§ **DOCUMENT PASSAGE**
RFD: CountedSet

Erica_Sadun · April 9, 2018, 5:11pm

I'm looking to take the community temperature about adding CountedSet to Swift Foundation/Standard Library. This is a Swift native version of NSCountedSet with the following preliminary design:

/// An unordered collection of unique hashable elements that
/// may appear more than once in the collection.
///
/// Each distinct value inserted into an `CountedSet`
/// has an associated counter. `CountedSet` keeps
/// track of the number of times each value is inserted.
/// That value must be removed the same number
/// of times.
///
/// Like `Set`, each `CountedSet` contains one entry for
/// each value, even when a value has been added multiple
/// times. The `count` method for both `Set` and `CountedSet`
/// returns the total number of values stored in each set.
/// A `CountedSet` does _not_ return the total number of times
/// each value is represented in the set.

§ **SOURCE DATA**

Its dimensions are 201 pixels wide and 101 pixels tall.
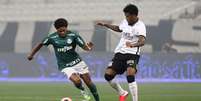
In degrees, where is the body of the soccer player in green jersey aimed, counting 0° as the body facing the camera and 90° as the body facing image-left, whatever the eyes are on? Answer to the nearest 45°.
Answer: approximately 0°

§ **TASK BRIEF**
Reproduce the passage of the CountedSet proposal between "I'm looking to" and "value is inserted.", inclusive.

§ **ANSWER FOR THIS EXERCISE**
I'm looking to take the community temperature about adding CountedSet to Swift Foundation/Standard Library. This is a Swift native version of NSCountedSet with the following preliminary design:

/// An unordered collection of unique hashable elements that
/// may appear more than once in the collection.
///
/// Each distinct value inserted into an `CountedSet`
/// has an associated counter. `CountedSet` keeps
/// track of the number of times each value is inserted.